TASK OBJECTIVE
Your task is to copy the lines of the data below from the line holding "ring tip: (1273, 525)" through the line holding "index tip: (470, 313)", inclusive, exactly and with nothing added.

Bounding boxes with keypoints:
--- --- ---
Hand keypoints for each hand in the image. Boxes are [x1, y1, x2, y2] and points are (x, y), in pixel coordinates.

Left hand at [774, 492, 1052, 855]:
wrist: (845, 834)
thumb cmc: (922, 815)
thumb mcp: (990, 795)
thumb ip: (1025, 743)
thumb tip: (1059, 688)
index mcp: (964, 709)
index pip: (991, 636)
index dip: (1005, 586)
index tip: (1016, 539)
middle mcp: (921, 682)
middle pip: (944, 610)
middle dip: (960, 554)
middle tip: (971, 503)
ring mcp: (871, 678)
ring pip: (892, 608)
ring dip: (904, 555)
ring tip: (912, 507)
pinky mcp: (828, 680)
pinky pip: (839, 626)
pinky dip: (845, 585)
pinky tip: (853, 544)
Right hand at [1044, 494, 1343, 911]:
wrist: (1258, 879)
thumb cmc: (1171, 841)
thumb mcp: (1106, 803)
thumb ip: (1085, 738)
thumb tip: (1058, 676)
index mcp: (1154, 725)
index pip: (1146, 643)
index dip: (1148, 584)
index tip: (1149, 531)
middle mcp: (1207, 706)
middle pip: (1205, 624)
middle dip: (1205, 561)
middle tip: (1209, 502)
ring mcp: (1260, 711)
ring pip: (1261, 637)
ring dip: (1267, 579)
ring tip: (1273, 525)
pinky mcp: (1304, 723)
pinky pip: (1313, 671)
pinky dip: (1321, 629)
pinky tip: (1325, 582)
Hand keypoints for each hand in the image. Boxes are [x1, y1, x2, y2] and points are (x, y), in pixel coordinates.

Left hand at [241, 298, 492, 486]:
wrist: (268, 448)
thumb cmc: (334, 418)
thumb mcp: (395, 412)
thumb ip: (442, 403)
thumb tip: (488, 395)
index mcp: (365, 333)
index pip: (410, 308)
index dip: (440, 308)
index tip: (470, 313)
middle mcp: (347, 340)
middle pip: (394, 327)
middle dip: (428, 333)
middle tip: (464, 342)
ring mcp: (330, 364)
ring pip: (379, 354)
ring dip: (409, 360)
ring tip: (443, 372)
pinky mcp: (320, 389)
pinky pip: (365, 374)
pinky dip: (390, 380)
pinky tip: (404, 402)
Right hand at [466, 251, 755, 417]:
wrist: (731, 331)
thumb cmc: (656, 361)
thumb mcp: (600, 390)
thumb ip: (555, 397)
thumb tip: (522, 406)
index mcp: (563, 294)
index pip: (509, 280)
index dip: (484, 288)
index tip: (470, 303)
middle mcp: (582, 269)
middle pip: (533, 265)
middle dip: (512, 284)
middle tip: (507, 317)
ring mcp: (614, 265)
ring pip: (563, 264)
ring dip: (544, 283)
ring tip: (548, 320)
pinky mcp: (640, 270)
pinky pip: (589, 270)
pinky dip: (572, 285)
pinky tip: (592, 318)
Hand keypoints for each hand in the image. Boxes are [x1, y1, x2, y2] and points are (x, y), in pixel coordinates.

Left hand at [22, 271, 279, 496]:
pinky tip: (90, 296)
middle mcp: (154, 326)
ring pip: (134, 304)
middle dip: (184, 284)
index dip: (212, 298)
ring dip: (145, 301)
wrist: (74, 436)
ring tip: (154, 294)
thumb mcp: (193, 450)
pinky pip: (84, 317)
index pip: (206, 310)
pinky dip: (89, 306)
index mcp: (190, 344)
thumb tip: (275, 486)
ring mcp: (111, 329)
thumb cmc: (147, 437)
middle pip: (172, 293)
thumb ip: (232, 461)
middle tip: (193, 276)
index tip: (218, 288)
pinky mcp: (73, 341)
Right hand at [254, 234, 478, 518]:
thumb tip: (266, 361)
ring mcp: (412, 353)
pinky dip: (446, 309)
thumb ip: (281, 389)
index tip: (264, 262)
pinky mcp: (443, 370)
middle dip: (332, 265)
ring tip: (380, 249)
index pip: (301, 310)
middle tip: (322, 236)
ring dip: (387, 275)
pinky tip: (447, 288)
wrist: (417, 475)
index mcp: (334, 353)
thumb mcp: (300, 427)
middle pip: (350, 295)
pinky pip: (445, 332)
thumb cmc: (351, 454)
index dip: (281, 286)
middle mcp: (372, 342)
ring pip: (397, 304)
--- --- ---
WORKED SOLUTION
ring tip: (1273, 525)
pinky mcp: (1304, 723)
pinky pip: (1313, 671)
pinky dip: (1321, 629)
pinky tip: (1325, 582)
Hand keypoints for each hand in the image. Boxes are [x1, y1, x2, y2] and points are (x, y), in pixel coordinates.

Left hand at [241, 298, 492, 486]:
wrist: (268, 448)
thumb cmc: (334, 418)
thumb mcp: (395, 412)
thumb ip: (442, 403)
thumb tip: (488, 395)
index mcp: (365, 333)
index pip: (410, 308)
index dip: (440, 308)
index tip: (470, 313)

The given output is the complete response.